By giving staff 360-degree data visibility, Barwon is giving them the ability to go deeper, see what’s most relevant to their line of work in context, ask more meaningful questions, and be more responsive (if not proactive) with treatment recommendations. The result: higher quality care across a connected set of services. “You can't interrogate a paper document without reviewing the paper document. And individually reviewing 500 paper documents for compliance or for general happiness with a product is impossible,” Dr. Claydon continued.
Refocuses time and energy on patient care
Storing information in the cloud instead of large data warehouses reduced the amount of IT infrastructure Barwon has to patch and manage. And, “all these individual legacy software options didn't talk to each other, and required repeated data entry,” said Reynolds. “Significant parts of people's days were spent having to retype information filled out on paper forms from legacy systems that did not meet compliance requirements.

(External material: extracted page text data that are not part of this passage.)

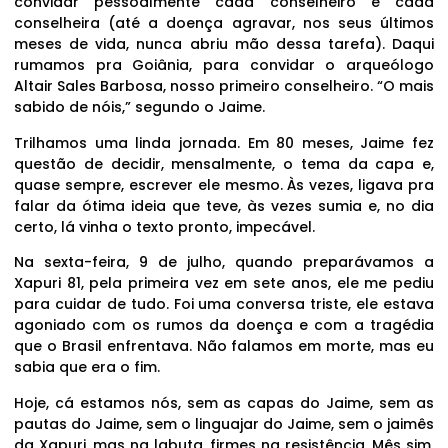
convidar pessoalmente cada conselheiro e cada
conselheira (até a doença agravar, nos seus últimos
meses de vida, nunca abriu mão dessa tarefa). Daqui
rumamos pra Goiânia, para convidar o arqueólogo
Altair Sales Barbosa, nosso primeiro conselheiro. “O mais
sabido de nóis,” segundo o Jaime.
Trilhamos uma linda jornada. Em 80 meses, Jaime fez
questão de decidir, mensalmente, o tema da capa e,
quase sempre, escrever ele mesmo. Às vezes, ligava pra
falar da ótima ideia que teve, às vezes sumia e, no dia
certo, lá vinha o texto pronto, impecável.
Na sexta-feira, 9 de julho, quando preparávamos a
Xapuri 81, pela primeira vez em sete anos, ele me pediu
para cuidar de tudo. Foi uma conversa triste, ele estava
agoniado com os rumos da doença e com a tragédia
que o Brasil enfrentava. Não falamos em morte, mas eu
sabia que era o fim.
Hoje, cá estamos nós, sem as capas do Jaime, sem as
pautas do Jaime, sem o linguajar do Jaime, sem o jaimês
da Xapuri, mas na labuta, firmes na resistência. Mês sim,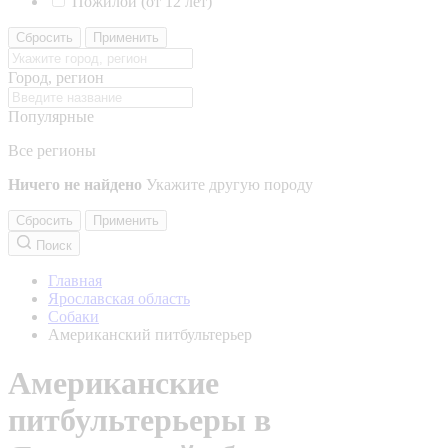
Пожилой (от 12 лет)
Сбросить
Применить
Город, регион
Популярные
Все регионы
Ничего не найдено
Укажите другую породу
Сбросить
Применить
Поиск
Главная
Ярославская область
Собаки
Американский питбультерьер
Американские
питбультерьеры в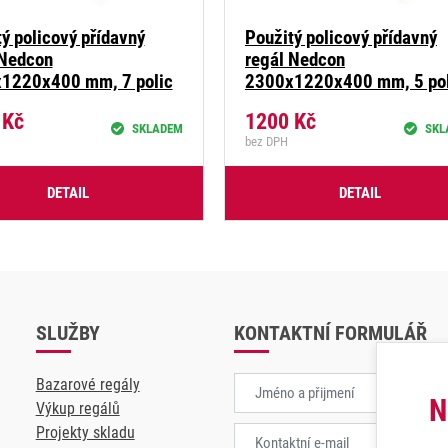
ý policový přídavný
Použitý policový přídavný
 Nedcon
regál Nedcon
1220x400 mm, 7 polic
2300x1220x400 mm, 5 pol
0
Kč
1200
Kč
SKLADEM
SKL
bez DPH
DETAIL
DETAIL
SLUŽBY
KONTAKTNÍ FORMULÁŘ
Bazarové regály
N
Výkup regálů
Projekty skladu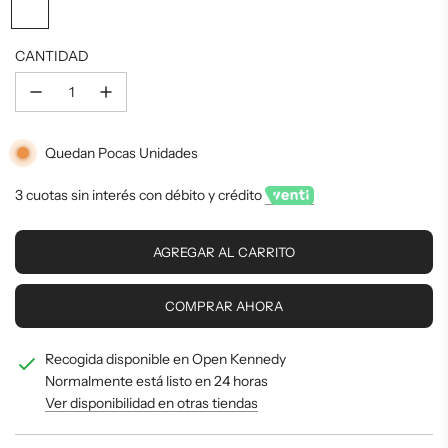
de
regular
oferta
CANTIDAD
Quedan Pocas Unidades
3 cuotas sin interés con débito y crédito
C
AGREGAR AL CARRITO
A
R
G
COMPRAR AHORA
A
N
Recogida disponible en Open Kennedy
D
O
Normalmente está listo en 24 horas
.
Ver disponibilidad en otras tiendas
.
.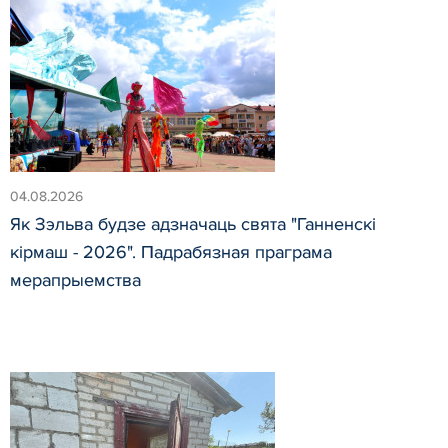
04.08.2026
Як Зэльва будзе адзначаць свята "Ганненскі
кірмаш - 2026". Падрабязная праграма
мерапрыемства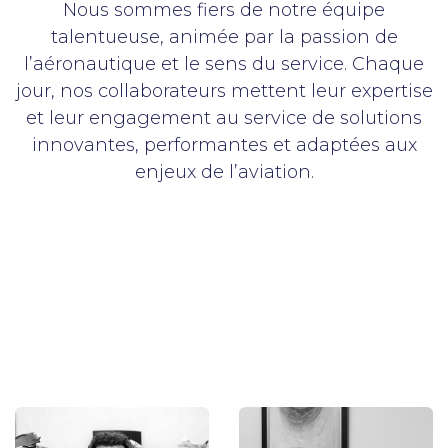
Nous sommes fiers de notre équipe
talentueuse, animée par la passion de
l’aéronautique et le sens du service. Chaque
jour, nos collaborateurs mettent leur expertise
et leur engagement au service de solutions
innovantes, performantes et adaptées aux
enjeux de l’aviation.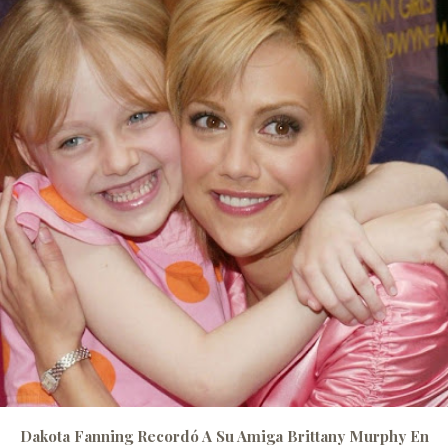
Dakota Fanning Recordó A Su Amiga Brittany Murphy En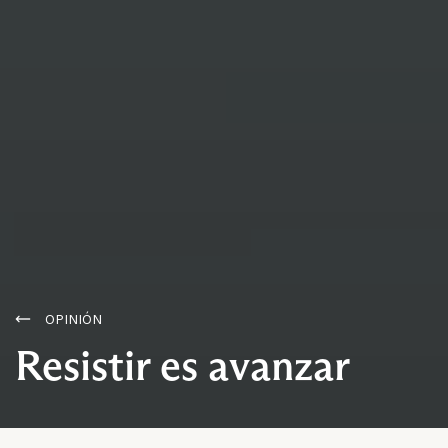
OPINIÓN
Resistir es avanzar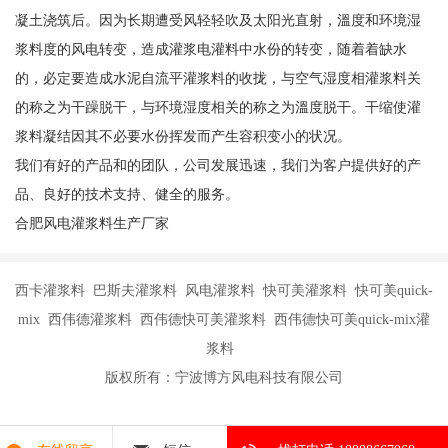
凝土浇筑后。因为长期遭受风轻轻吹及太阳光直射，溫度和环境湿
浆料度的风电转变，造成灌浆电灌料中水份的转变，随着着缺水
的，必定要造成水泥自流平灌浆料的收拢，与空气湿度相灌浆料关
的称之为干躁脱干，与环境湿度相关的称之为溫度脱干。干缩使灌
浆料凝结因其不必要水份挥发而产生容积变小的状况。
我们有好的产品和的团队，公司发展迅速，我们为客户提供好的产
品、良好的技术支持、健全的服务。
合肥风电灌浆料生产厂家
西卡灌浆料 巴斯夫灌浆料 风电灌浆料 快可美灌浆料 快可美quick-
mix 西伟德灌浆料 西伟德快可美灌浆料 西伟德快可美quick-mix灌
浆料
版权所有：宁波博方风电科技有限公司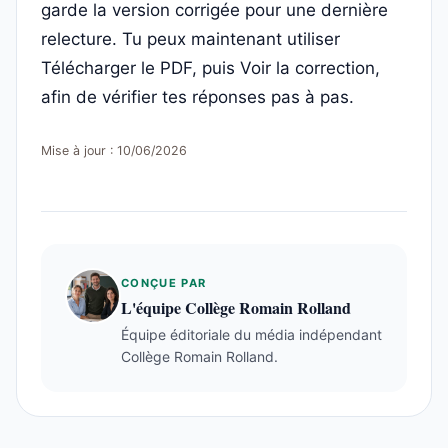
garde la version corrigée pour une dernière
relecture. Tu peux maintenant utiliser
Télécharger le PDF, puis Voir la correction,
afin de vérifier tes réponses pas à pas.
Mise à jour : 10/06/2026
CONÇUE PAR
L'équipe Collège Romain Rolland
Équipe éditoriale du média indépendant
Collège Romain Rolland.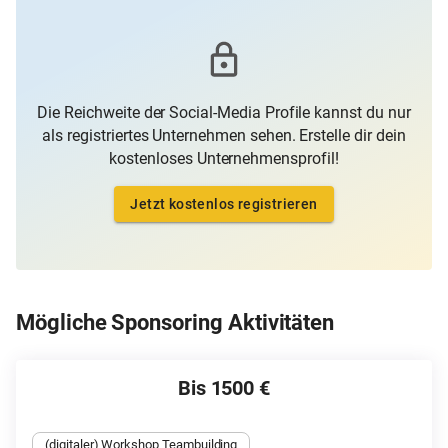
Die Reichweite der Social-Media Profile kannst du nur
als registriertes Unternehmen sehen. Erstelle dir dein
kostenloses Unternehmensprofil!
Jetzt kostenlos registrieren
Mögliche Sponsoring Aktivitäten
Bis 1500 €
(digitaler) Workshop Teambuilding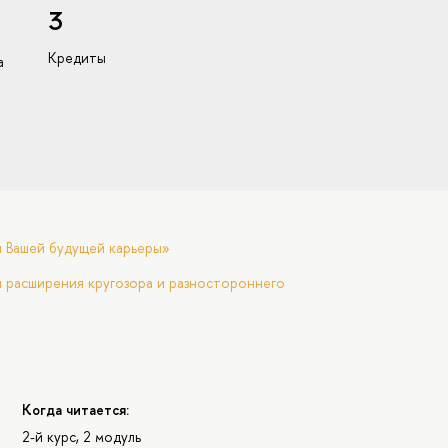
3
Кредиты
а
я Вашей будущей карьеры»
 расширения кругозора и разностороннего
Когда читается:
2-й курс, 2 модуль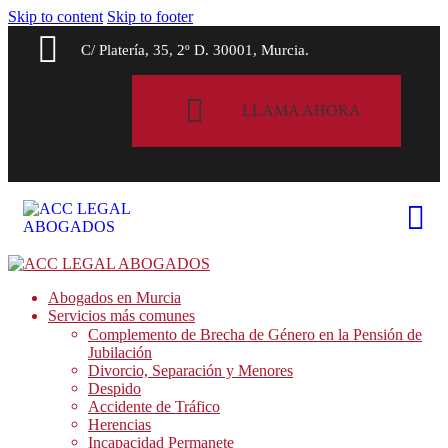
Skip to content
Skip to footer
C/ Platería, 35, 2º D. 30001, Murcia.
LLAMA AHORA
Abogados en Murcia
Servicios más comunes
Complemento de Brecha de Género en la Pensión de
Jubilación
Divorcio, Separación y Menores
Despido
Accidente de Tráfico
Herencias
Incapacidad Permanete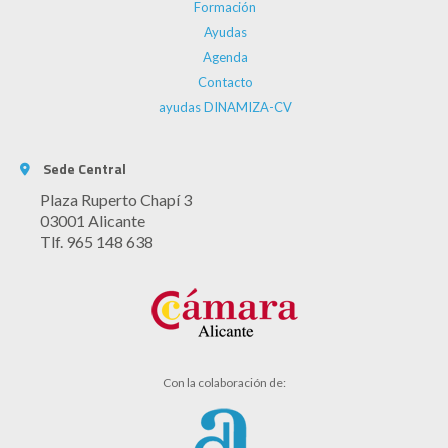
Formación
Ayudas
Agenda
Contacto
ayudas DINAMIZA-CV
Sede Central
Plaza Ruperto Chapí 3
03001 Alicante
Tlf. 965 148 638
Con la colaboración de: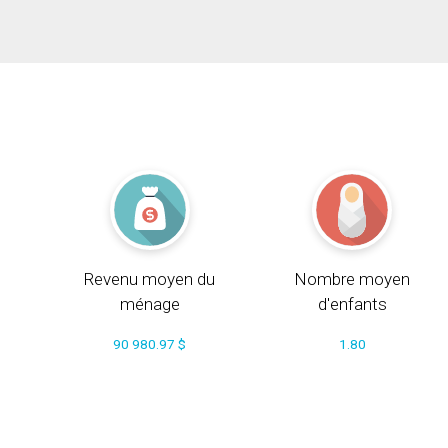
Revenu moyen du
Nombre moyen
ménage
d'enfants
90 980.97 $
1.80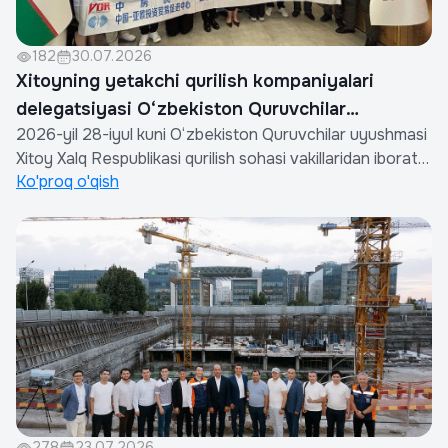
182
30.07.2026
Xitoyning yetakchi qurilish kompaniyalari
delegatsiyasi O‘zbekiston Quruvchilar
2026-yil 28-iyul kuni O‘zbekiston Quruvchilar uyushmasi
uyushushiga rasmiy tashrif buyurdi
Xitoy Xalq Respublikasi qurilish sohasi vakillaridan iborat
Ko'proq o'qish
rasmiy delegatsiyani qabul qildi.Tashrif Shinjan Yevrosiyo
investitsiya va savdoni rivojlantirish kompaniyasi hamda
Xitoy Ko‘chmas mulk assotsiatsiyasi hamkorligida tashkil
etildi.Uchr...
278
23.07.2026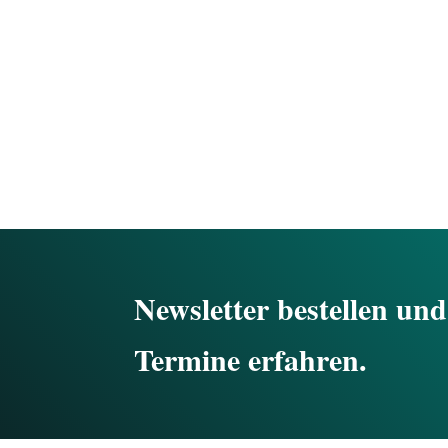
Newsletter bestellen und
Termine erfahren.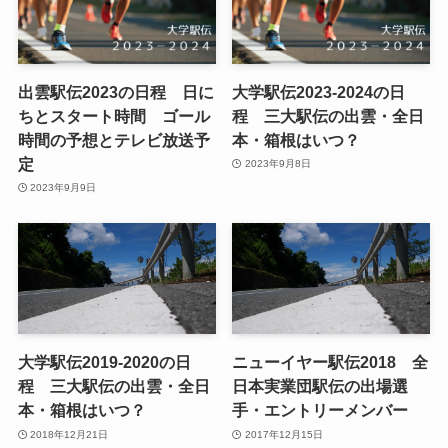
出雲駅伝2023の日程 日に
大学駅伝2023-2024の日
ちとスタート時間 ゴール
程 三大駅伝の出雲・全日
時間の予想とテレビ放送予
本・箱根はいつ？
定
2023年9月8日
2023年9月9日
大学駅伝2019-2020の日
ニューイヤー駅伝2018 全
程 三大駅伝の出雲・全日
日本実業団駅伝の出場選
本・箱根はいつ？
手・エントリーメンバー
2018年12月21日
2017年12月15日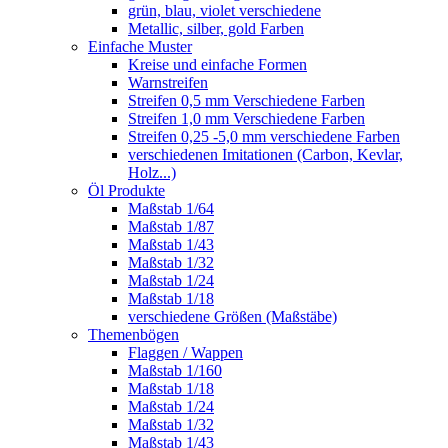
grün, blau, violet verschiedene
Metallic, silber, gold Farben
Einfache Muster
Kreise und einfache Formen
Warnstreifen
Streifen 0,5 mm Verschiedene Farben
Streifen 1,0 mm Verschiedene Farben
Streifen 0,25 -5,0 mm verschiedene Farben
verschiedenen Imitationen (Carbon, Kevlar,
Holz...)
Öl Produkte
Maßstab 1/64
Maßstab 1/87
Maßstab 1/43
Maßstab 1/32
Maßstab 1/24
Maßstab 1/18
verschiedene Größen (Maßstäbe)
Themenbögen
Flaggen / Wappen
Maßstab 1/160
Maßstab 1/18
Maßstab 1/24
Maßstab 1/32
Maßstab 1/43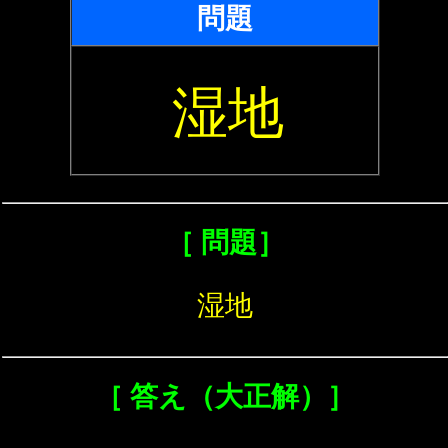
問題
湿地
［ 問題］
湿地
［ 答え（大正解）］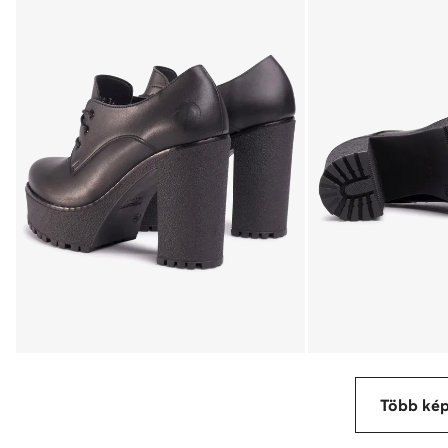
Több ké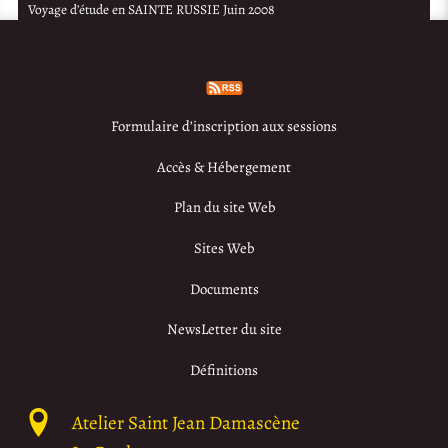
Voyage d’étude en SAINTE RUSSIE Juin 2008
Formulaire d’inscription aux sessions
Accès & Hébergement
Plan du site Web
Sites Web
Documents
NewsLetter du site
Définitions
Atelier Saint Jean Damascène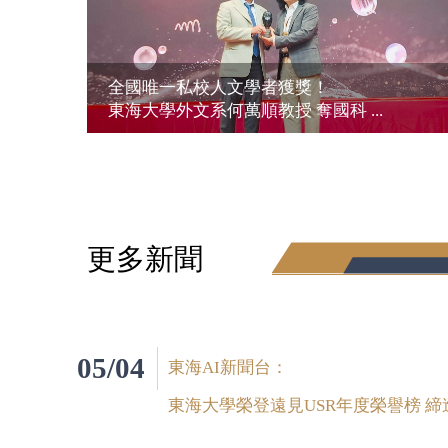
全國唯一私校人文學者獲獎！
東海大學外文系何萬順教授 奪國科 ...
更多新聞
05/04
東海AI新聞台：
東海大學榮登遠見USR年度榮譽榜 締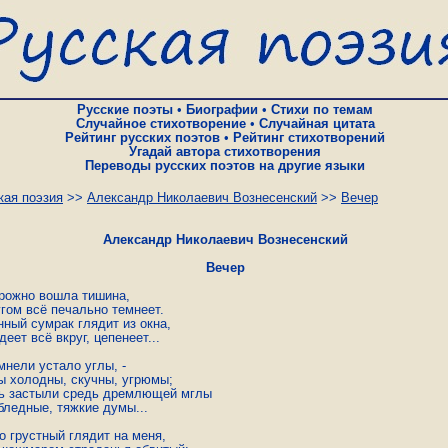
Русские поэты
•
Биографии
•
Стихи по темам
Случайное стихотворение
•
Случайная цитата
Рейтинг русских поэтов
•
Рейтинг стихотворений
Угадай автора стихотворения
Переводы русских поэтов на другие языки
кая поэзия
>>
Александр Николаевич Вознесенский
>>
Вечер
Александр Николаевич Вознесенский
Вечер
рожно вошла тишина, 

гом всё печально темнеет. 

ный сумрак глядит из окна, 

еет всё вкруг, цепенеет... 

нели устало углы, - 

ы холодны, скучны, угрюмы; 

ь застыли средь дремлющей мглы 

ледные, тяжкие думы... 

о грустный глядит на меня, 
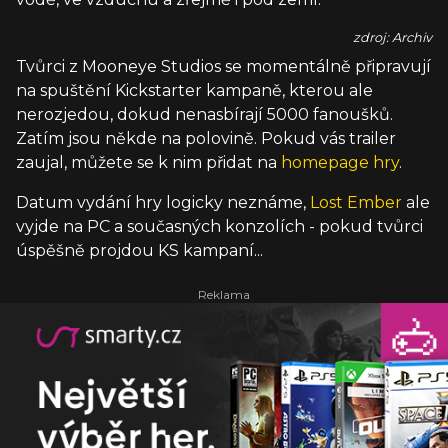
zdroj: Archiv
Tvůrci z Mooneye Studios se momentálně připravují
na spuštění Kickstarter kampaně, kterou ale
nerozjedou, dokud nenasbírají 5000 fanoušků.
Zatím jsou někde na polovině. Pokud vás trailer
zaujal, můžete se k nim přidat na
homepage hry
.
Datum vydání hry logicky neznáme,
Lost Ember
ale
vyjde na PC a současných konzolích - pokud tvůrci
úspěšně projdou KS kampaní...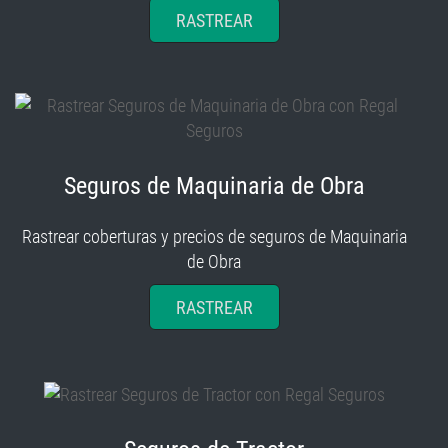
RASTREAR
Seguros de Maquinaria de Obra
Rastrear coberturas y precios de seguros de Maquinaria
de Obra
RASTREAR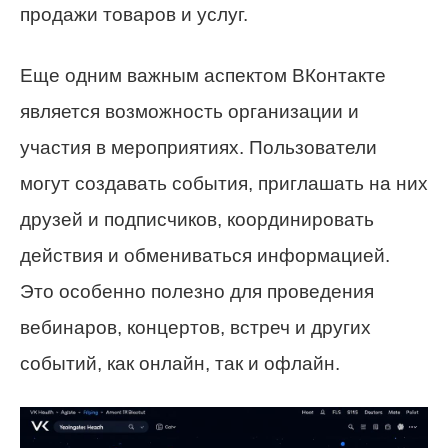
продажи товаров и услуг.
Еще одним важным аспектом ВКонтакте
является возможность организации и
участия в мероприятиях. Пользователи
могут создавать события, приглашать на них
друзей и подписчиков, координировать
действия и обмениваться информацией.
Это особенно полезно для проведения
вебинаров, концертов, встреч и других
событий, как онлайн, так и офлайн.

So, data and reporting have been a big deal for us as that was a real pain point for clinicians.” Think about the impact that could come from applying that time and budget to areas like patient care, research, equipment improvements, etc.
Reinforces trust imperatives
Integrated billing functions, next on Barwon’s to-do list, will not only reduce the same clerical work that might otherwise chip away at focus and productivity but can also mitigate errors data entry errors or gaps in service due to fragmented information.
Integrated reports and dashboards mean people can click a link, log in, and find the data they need in real-time instead of having to, say, download a spreadsheet attached to an email — something that is difficult to track who it’s been shared with, if that was shared across a secure environment, or to rely upon as up-to-date information since such documents age with each passing moment.
These impacts are in addition to the basics; this approach will still enable Barwon to measure the metrics and KPIs they’re required to report on, like hospital readmissions, compliance with clinic appointments, compliance with medication, attendance and attrition rates, and more.
“As technology becomes integrated with all aspects of our life, healthcare should be no different. Healthcare doesn’t have to be any more technologically complex,” said Dr. MacKinlay. “Utilising the cloud and optimising that for a more patient-centric approach allows us to have the same level of safe and comfortable interaction with the technology that is seen in any other industry.”